Data to use -
********************
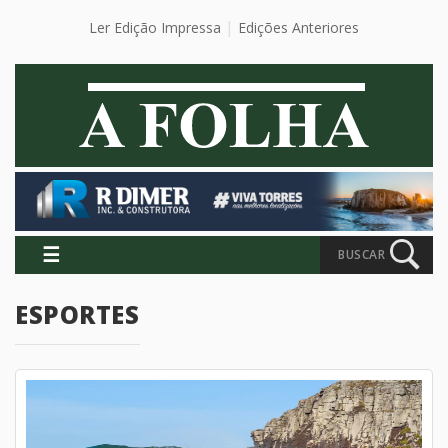
Ler Edição Impressa
Edições Anteriores
☰
BUSCAR
ESPORTES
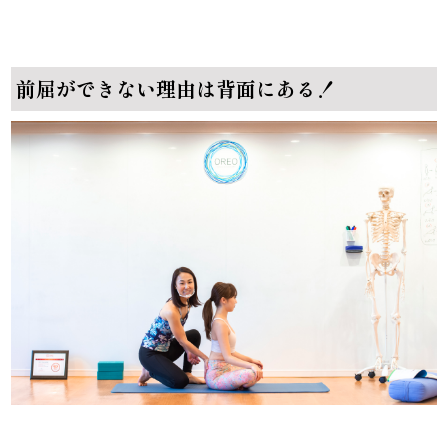
前屈ができない理由は背面にある！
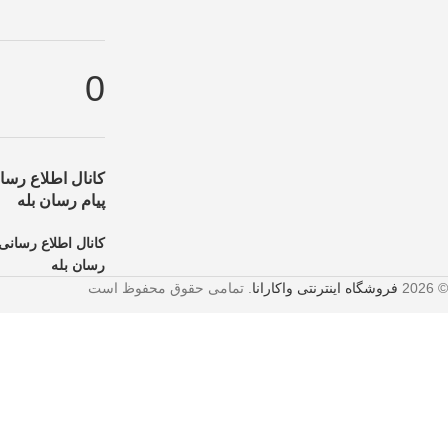
هید!
تخفیف ویژه صرفاً مختص خریدهای امروز است. برای دریافت بهترین قیمت 
0
کانال اطلاع رسان
پیام رسان بله
کانال اطلاع رسانی 
رسان بله
© 2026
فروشگاه اینترنتی واکارانا
. تمامی حقوق محفوظ است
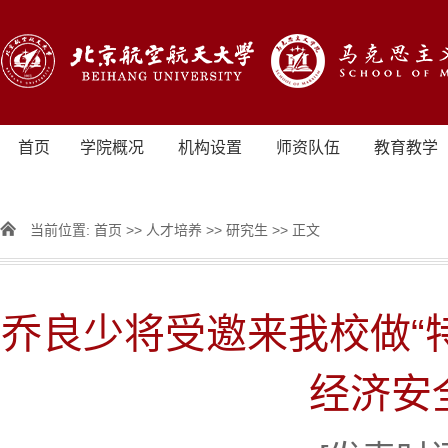
首页
学院概况
机构设置
师资队伍
教育教学
当前位置:
首页
>>
人才培养
>>
研究生
>> 正文
乔良少将受邀来我校做“
经济安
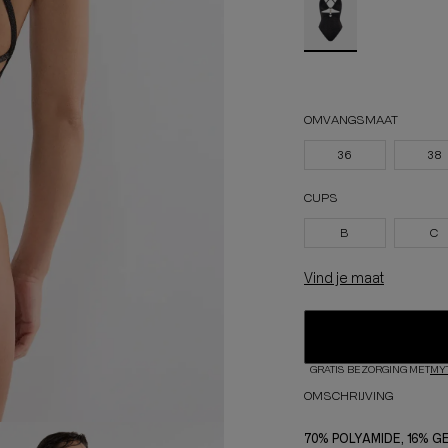
OMVANGSMAAT
36
38
CUPS
B
C
Vind je maat
GRATIS BEZORGING MET
MY
OMSCHRIJVING
70% POLYAMIDE, 16% 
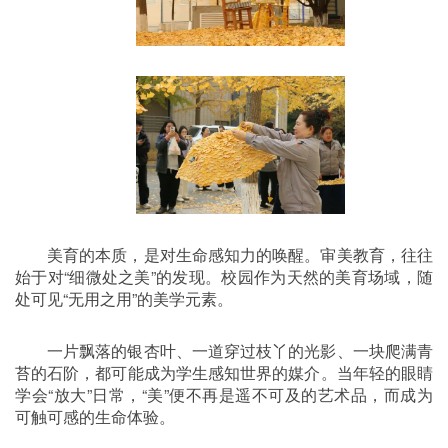
美育的本质，是对生命感知力的唤醒。审美教育，往往
始于对“细微处之美”的发现。校园作为天然的美育场域，随
处可见“无用之用”的美学元素。
一片飘落的银杏叶、一道穿过枝丫的光影、一块爬满青
苔的石阶，都可能成为学生感知世界的媒介。当年轻的眼睛
学会“放大”日常，“美”便不再是遥不可及的艺术品，而成为
可触可感的生命体验。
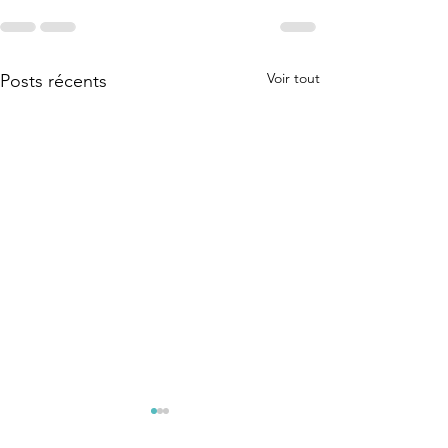
Voir tout
Posts récents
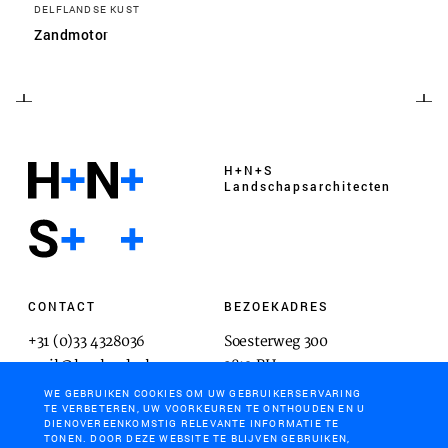
DELFLANDSE KUST
Zandmotor
H+N+S
Landschaps­architecten
CONTACT
BEZOEKADRES
+31 (0)33 4328036
Soesterweg 300
mail@hnsland.nl
3812 BH
Amersfoort
WE GEBRUIKEN COOKIES OM UW GEBRUIKERSERVARING
TE VERBETEREN, UW VOORKEUREN TE ONTHOUDEN EN U
DIENOVEREENKOMSTIG RELEVANTE INFORMATIE TE
TONEN. DOOR DEZE WEBSITE TE BLIJVEN GEBRUIKEN,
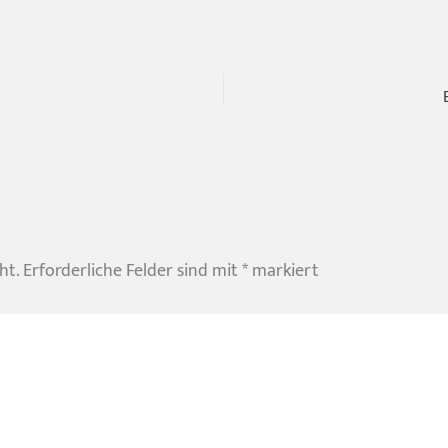
ht.
Erforderliche Felder sind mit
*
markiert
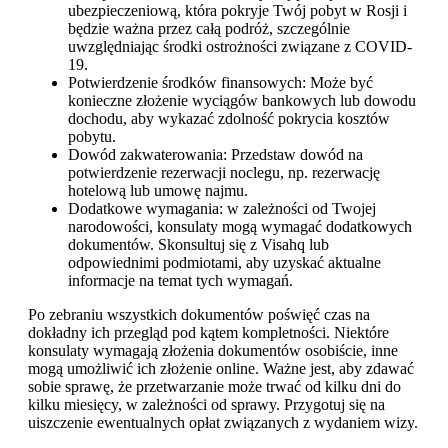
ubezpieczeniową, która pokryje Twój pobyt w Rosji i
będzie ważna przez całą podróż, szczególnie
uwzględniając środki ostrożności związane z COVID-
19.
Potwierdzenie środków finansowych: Może być
konieczne złożenie wyciągów bankowych lub dowodu
dochodu, aby wykazać zdolność pokrycia kosztów
pobytu.
Dowód zakwaterowania: Przedstaw dowód na
potwierdzenie rezerwacji noclegu, np. rezerwację
hotelową lub umowę najmu.
Dodatkowe wymagania: w zależności od Twojej
narodowości, konsulaty mogą wymagać dodatkowych
dokumentów. Skonsultuj się z Visahq lub
odpowiednimi podmiotami, aby uzyskać aktualne
informacje na temat tych wymagań.
Po zebraniu wszystkich dokumentów poświęć czas na
dokładny ich przegląd pod kątem kompletności. Niektóre
konsulaty wymagają złożenia dokumentów osobiście, inne
mogą umożliwić ich złożenie online. Ważne jest, aby zdawać
sobie sprawę, że przetwarzanie może trwać od kilku dni do
kilku miesięcy, w zależności od sprawy. Przygotuj się na
uiszczenie ewentualnych opłat związanych z wydaniem wizy.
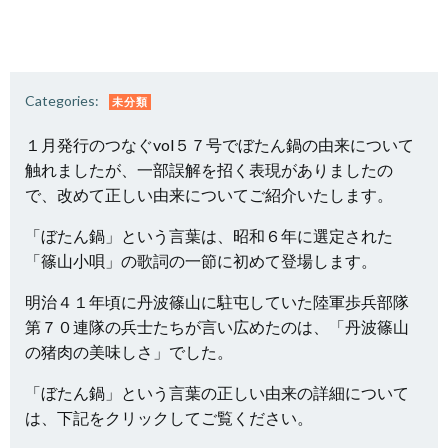
Categories:
未分類
１月発行のつなぐvol５７号でぼたん鍋の由来について
触れましたが、一部誤解を招く表現がありましたの
で、改めて正しい由来についてご紹介いたします。
「ぼたん鍋」という言葉は、昭和６年に選定された
「篠山小唄」の歌詞の一節に初めて登場します。
明治４１年頃に丹波篠山に駐屯していた陸軍歩兵部隊
第７０連隊の兵士たちが言い広めたのは、「丹波篠山
の猪肉の美味しさ」でした。
「ぼたん鍋」という言葉の正しい由来の詳細について
は、下記をクリックしてご覧ください。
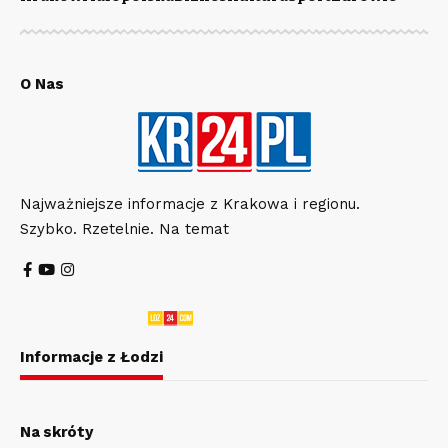
O Nas
Najważniejsze informacje z Krakowa i regionu.
Szybko. Rzetelnie. Na temat
Informacje z Łodzi
Na skróty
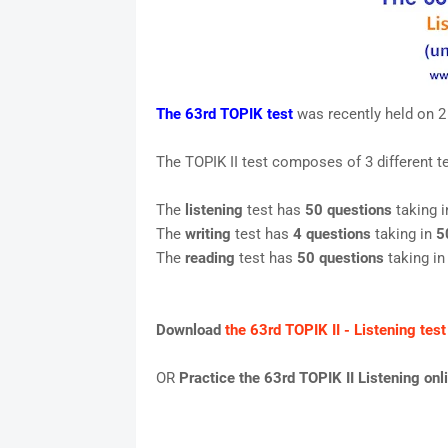
The 63rd TOPIK test
was recently held on 2
The TOPIK II test composes of 3 different te
The
listening
test has
50 questions
taking 
The
writing
test has
4 questions
taking in
5
The
reading
test has
50 questions
taking i
Download
the 63rd TOPIK II - Listening tes
OR
Practice the 63rd TOPIK II Listening onl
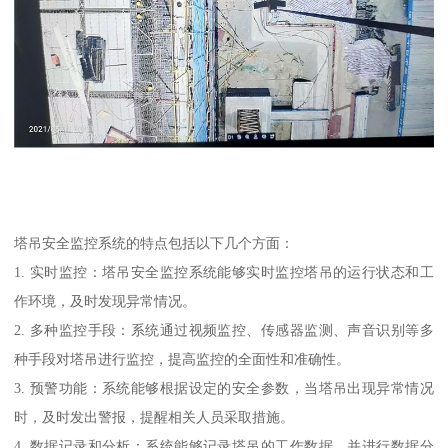
塔吊安全监控系统的特点包括以下几个方面：
1. 实时监控：塔吊安全监控系统能够实时监控塔吊的运行状态和工
作环境，及时发现异常情况。
2. 多种监控手段：系统通过视频监控、传感器监测、声音识别等多
种手段对塔吊进行监控，提高监控的全面性和准确性。
3. 预警功能：系统能够根据设定的安全参数，当塔吊出现异常情况
时，及时发出警报，提醒相关人员采取措施。
4. 数据记录和分析：系统能够记录塔吊的工作数据，并进行数据分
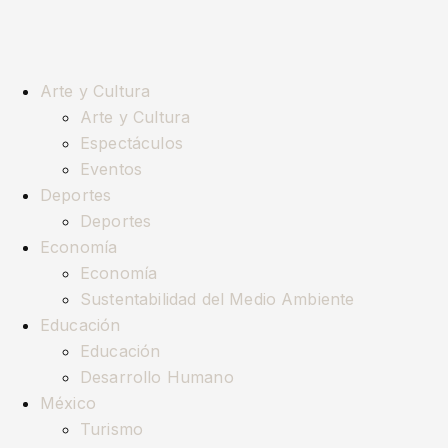
Arte y Cultura
Arte y Cultura
Espectáculos
Eventos
Deportes
Deportes
Economía
Economía
Sustentabilidad del Medio Ambiente
Educación
Educación
Desarrollo Humano
México
Turismo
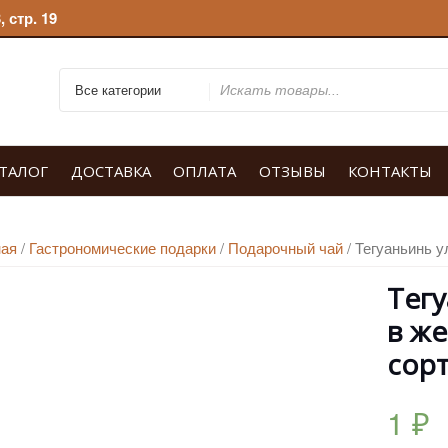
 стр. 19
Искать
ТАЛОГ
ДОСТАВКА
ОПЛАТА
ОТЗЫВЫ
КОНТАКТЫ
ная
/
Гастрономические подарки
/
Подарочный чай
/ Тегуаньинь 
Тегу
в ж
сорт
1
₽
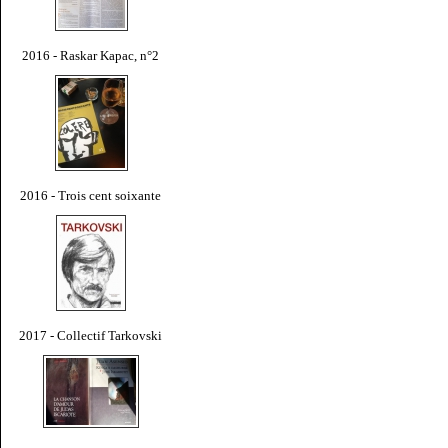
2016 - Raskar Kapac, n°2
2016 - Trois cent soixante
2017 - Collectif Tarkovski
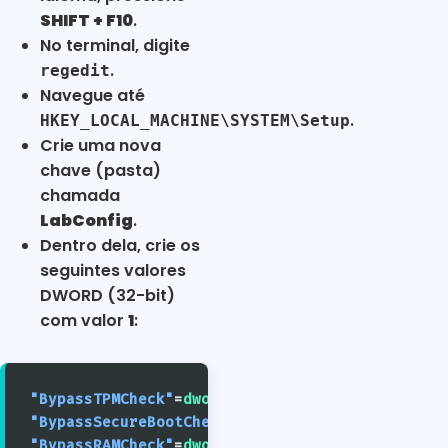
SHIFT + F10
.
No terminal, digite
.
regedit
Navegue até
.
HKEY_LOCAL_MACHINE\SYSTEM\Setup
Crie uma nova
chave (pasta)
chamada
LabConfig
.
Dentro dela, crie os
seguintes valores
DWORD (32-bit)
com valor
1
:
"BypassTPMCheck"
=
dword:00000001
"BypassSecureBootCheck"
=
dword:00000001
"BypassRAMCheck"
=
dword:00000001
********************
Brief - Write out all the text read from the material above, line for line and unchanged, leaving out the pictures.

Output for this task -
Ler Edição Impressa
Edições Anteriores
☰
BUSCAR
ESPORTES
前屈ができない理由は背面にある！
هید!
تخفیف ویژه صرفاً مختص خریدهای امروز است. برای دریافت بهترین قیمت 
0
کانال اطلاع رسان
پیام رسان بله
کانال اطلاع رسانی 
رسان بله
© 2026
فروشگاه اینترنتی واکارانا
. تمامی حقوق محفوظ است
首页
学院概况
机构设置
师资队伍
教育教学
当前位置:
首页
>>
人才培养
>>
研究生
>> 正文
乔良少将受邀来我校做“
经济安
OMVANGSMAAT
36
38
CUPS
B
C
Vind je maat
GRATIS BEZORGING MET
MY
OMSCHRIJVING
70% POLYAMIDE, 16% 
美育的本质，是对生命感知力的唤醒。审美教育，往往
始于对“细微处之美”的发现。校园作为天然的美育场域，随
处可见“无用之用”的美学元素。
一片飘落的银杏叶、一道穿过枝丫的光影、一块爬满青
苔的石阶，都可能成为学生感知世界的媒介。当年轻的眼睛
学会“放大”日常，“美”便不再是遥不可及的艺术品，而成为
可触可感的生命体验。
Voir tout
Posts récents
DELFLANDSE KUST
Zandmotor
H+N+S
Landschaps­architecten
CONTACT
BEZOEKADRES
+31 (0)33 4328036
Soesterweg 300
mail@hnsland.nl
3812 BH
Amersfoort
WE GEBRUIKEN COOKIES OM UW GEBRUIKERSERVARING
TE VERBETEREN, UW VOORKEUREN TE ONTHOUDEN EN U
DIENOVEREENKOMSTIG RELEVANTE INFORMATIE TE
TONEN. DOOR DEZE WEBSITE TE BLIJVEN GEBRUIKEN,
ht.
Erforderliche Felder sind mit
*
markiert
ubezpieczeniową, która pokryje Twój pobyt w Rosji i
będzie ważna przez całą podróż, szczególnie
uwzględniając środki ostrożności związane z COVID-
19.
Potwierdzenie środków finansowych: Może być
konieczne złożenie wyciągów bankowych lub dowodu
dochodu, aby wykazać zdolność pokrycia kosztów
pobytu.
Dowód zakwaterowania: Przedstaw dowód na
potwierdzenie rezerwacji noclegu, np. rezerwację
hotelową lub umowę najmu.
Dodatkowe wymagania: w zależności od Twojej
narodowości, konsulaty mogą wymagać dodatkowych
dokumentów. Skonsultuj się z Visahq lub
odpowiednimi podmiotami, aby uzyskać aktualne
informacje na temat tych wymagań.
Po zebraniu wszystkich dokumentów poświęć czas na
dokładny ich przegląd pod kątem kompletności. Niektóre
konsulaty wymagają złożenia dokumentów osobiście, inne
mogą umożliwić ich złożenie online. Ważne jest, aby zdawać
sobie sprawę, że przetwarzanie może trwać od kilku dni do
kilku miesięcy, w zależności od sprawy. Przygotuj się na
uiszczenie ewentualnych opłat związanych z wydaniem wizy.
Categories:
未分類
１月発行のつなぐvol５７号でぼたん鍋の由来について
触れましたが、一部誤解を招く表現がありましたの
で、改めて正しい由来についてご紹介いたします。
「ぼたん鍋」という言葉は、昭和６年に選定された
「篠山小唄」の歌詞の一節に初めて登場します。
明治４１年頃に丹波篠山に駐屯していた陸軍歩兵部隊
第７０連隊の兵士たちが言い広めたのは、「丹波篠山
の猪肉の美味しさ」でした。
「ぼたん鍋」という言葉の正しい由来の詳細について
は、下記をクリックしてご覧ください。
O Nas
Najważniejsze informacje z Krakowa i regionu.
Szybko. Rzetelnie. Na temat
Informacje z Łodzi
Na skróty
The 63rd TOPIK test
was recently held on 2
The TOPIK II test composes of 3 different te
The
listening
test has
50 questions
taking 
The
writing
test has
4 questions
taking in
5
The
reading
test has
50 questions
taking i
Download
the 63rd TOPIK II - Listening tes
OR
Practice the 63rd TOPIK II Listening onl
塔吊安全监控系统的特点包括以下几个方面：
1. 实时监控：塔吊安全监控系统能够实时监控塔吊的运行状态和工
作环境，及时发现异常情况。
2. 多种监控手段：系统通过视频监控、传感器监测、声音识别等多
种手段对塔吊进行监控，提高监控的全面性和准确性。
3. 预警功能：系统能够根据设定的安全参数，当塔吊出现异常情况
时，及时发出警报，提醒相关人员采取措施。
4. 数据记录和分析：系统能够记录塔吊的工作数据，并进行数据分
Arte y Cultura
Arte y Cultura
Espectáculos
Eventos
Deportes
Deportes
Economía
Economía
Sustentabilidad del Medio Ambiente
Educación
Educación
Desarrollo Humano
México
Turismo
 стр. 19
Искать
ТАЛОГ
ДОСТАВКА
ОПЛАТА
ОТЗЫВЫ
КОНТАКТЫ
ная
/
Гастрономические подарки
/
Подарочный чай
/ Тегуаньинь 
Тегу
в ж
сорт
1
₽
2016 - Raskar Kapac, n°2
2016 - Trois cent soixante
2017 - Collectif Tarkovski
SHIFT + F10
.
No terminal, digite
.
regedit
Navegue até
.
HKEY_LOCAL_MACHINE\SYSTEM\Setup
Crie uma nova
chave (pasta)
chamada
LabConfig
.
Dentro dela, crie os
seguintes valores
DWORD (32-bit)
com valor
1
:
"BypassTPMCheck"
=
dword:00000001
"BypassSecureBootCheck"
=
dword:00000001
"BypassRAMCheck"
=
dword:00000001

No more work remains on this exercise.